- Activité:
Mettez à jour le passage du texte sur le paludisme au Bénin qui va de « Les premiers résultats » jusqu'à « qualité des services. », en remplaçant « équipes départementales » par « équipes régionales ».

- Texte extrait:
Vous soulignez un défi majeur dans la réponse global face au paludisme : avoir l’assurance que les bons outils et compétences soient utilisés de manière effective pour offrir une gestion de qualité des cas de paludisme et ce de façon large. Pouvez-vous nous décrire la façon dont IHSA souhaite adresser ce défi au Bénin ?
L’objectif de IHSA, un projet financé par l’USAID, est de renforcer les capacités locales à offrir des services à fort impact dans les domaines du paludisme, du planning familial, de la santé maternelle et infantile et des violences basées sur le genre dans le secteur public afin de réduire la mortalité et la morbidité maternelle, néonatale, infantile et des adolescentes. Pour réaliser ces objectifs, il est essentiel d’avoir un engagement fort du gouvernement et de la population dans le secteur de la santé ainsi qu’un accès plus grand aux données pour la prise de décision au niveau local. Ce travail sera essentiel pour les activités en lien avec le paludisme : IHSA se concentrera sur des activités de prévention, par exemple, lors de consultations prénatales et des campagnes de communication afin d’aider les agents de santé à reconnaître les signes du paludisme.
Les premiers résultats de l’étude de base montrent des difficultés s’agissant de la gestion et ont fait apparaître des exemples de mauvaises applications des directives, un manque de prises de décision après des contrôles ainsi que des problèmes à la fois de moyens et de connaissances du personnel de santé. Notre approche, c’est d’apporter une aide aux différentes équipes départementales avec lesquels nous travaillons pour qu’elles puissent analyser leurs propres problèmes et voir comment elles peuvent travailler de manière plus autonome et ainsi améliorer la qualité des services.
La chimioprévention du paludisme saisonnier est une activité clé de IHSA, pouvez-vous nous décrire la manière dont cette activité va se dérouler et l’impact espéré?

- Extrait des données:
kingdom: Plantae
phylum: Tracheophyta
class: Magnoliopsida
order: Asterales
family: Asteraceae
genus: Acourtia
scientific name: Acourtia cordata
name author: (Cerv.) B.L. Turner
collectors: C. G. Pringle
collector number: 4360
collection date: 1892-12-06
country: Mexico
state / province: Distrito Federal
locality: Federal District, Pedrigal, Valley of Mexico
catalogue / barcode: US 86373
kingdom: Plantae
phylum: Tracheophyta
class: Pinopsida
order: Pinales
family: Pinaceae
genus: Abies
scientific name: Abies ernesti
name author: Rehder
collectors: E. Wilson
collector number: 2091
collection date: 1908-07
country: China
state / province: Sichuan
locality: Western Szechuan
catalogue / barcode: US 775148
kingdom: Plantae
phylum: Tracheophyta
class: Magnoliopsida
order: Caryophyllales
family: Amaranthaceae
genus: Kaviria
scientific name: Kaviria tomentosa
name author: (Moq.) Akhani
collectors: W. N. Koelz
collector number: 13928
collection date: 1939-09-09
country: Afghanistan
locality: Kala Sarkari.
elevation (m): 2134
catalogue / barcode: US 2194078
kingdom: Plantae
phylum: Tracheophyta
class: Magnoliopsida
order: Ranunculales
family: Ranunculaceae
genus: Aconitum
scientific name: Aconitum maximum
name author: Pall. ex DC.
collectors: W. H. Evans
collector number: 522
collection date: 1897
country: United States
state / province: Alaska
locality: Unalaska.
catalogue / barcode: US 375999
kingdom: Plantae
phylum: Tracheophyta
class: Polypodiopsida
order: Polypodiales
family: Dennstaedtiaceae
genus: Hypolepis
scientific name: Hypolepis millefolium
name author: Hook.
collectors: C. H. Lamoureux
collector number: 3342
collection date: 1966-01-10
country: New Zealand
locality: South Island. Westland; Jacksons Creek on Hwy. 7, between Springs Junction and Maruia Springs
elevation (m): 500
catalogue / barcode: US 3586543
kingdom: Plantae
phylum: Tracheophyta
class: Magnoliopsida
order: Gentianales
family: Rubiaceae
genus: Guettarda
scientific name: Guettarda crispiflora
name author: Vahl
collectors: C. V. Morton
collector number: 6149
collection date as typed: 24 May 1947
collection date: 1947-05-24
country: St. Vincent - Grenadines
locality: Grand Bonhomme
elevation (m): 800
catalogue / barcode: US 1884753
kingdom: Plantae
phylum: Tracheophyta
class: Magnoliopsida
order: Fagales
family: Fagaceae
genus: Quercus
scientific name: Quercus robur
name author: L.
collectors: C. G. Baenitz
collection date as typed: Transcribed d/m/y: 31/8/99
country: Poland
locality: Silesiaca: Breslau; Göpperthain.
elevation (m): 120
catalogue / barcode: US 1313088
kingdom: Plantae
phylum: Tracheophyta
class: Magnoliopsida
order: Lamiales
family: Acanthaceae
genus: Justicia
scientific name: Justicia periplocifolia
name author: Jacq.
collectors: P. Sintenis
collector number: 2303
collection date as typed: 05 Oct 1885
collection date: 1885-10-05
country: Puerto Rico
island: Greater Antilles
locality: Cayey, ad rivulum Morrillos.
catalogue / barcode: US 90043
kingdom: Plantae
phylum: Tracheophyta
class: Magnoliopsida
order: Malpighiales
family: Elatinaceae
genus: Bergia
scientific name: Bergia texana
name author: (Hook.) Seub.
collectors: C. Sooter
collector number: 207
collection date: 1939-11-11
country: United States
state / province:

- Corrigé:
Les premiers résultats de l’étude de base montrent des difficultés s’agissant de la gestion et ont fait apparaître des exemples de mauvaises applications des directives, un manque de prises de décision après des contrôles ainsi que des problèmes à la fois de moyens et de connaissances du personnel de santé. Notre approche, c’est d’apporter une aide aux différentes équipes régionales avec lesquels nous travaillons pour qu’elles puissent analyser leurs propres problèmes et voir comment elles peuvent travailler de manière plus autonome et ainsi améliorer la qualité des services.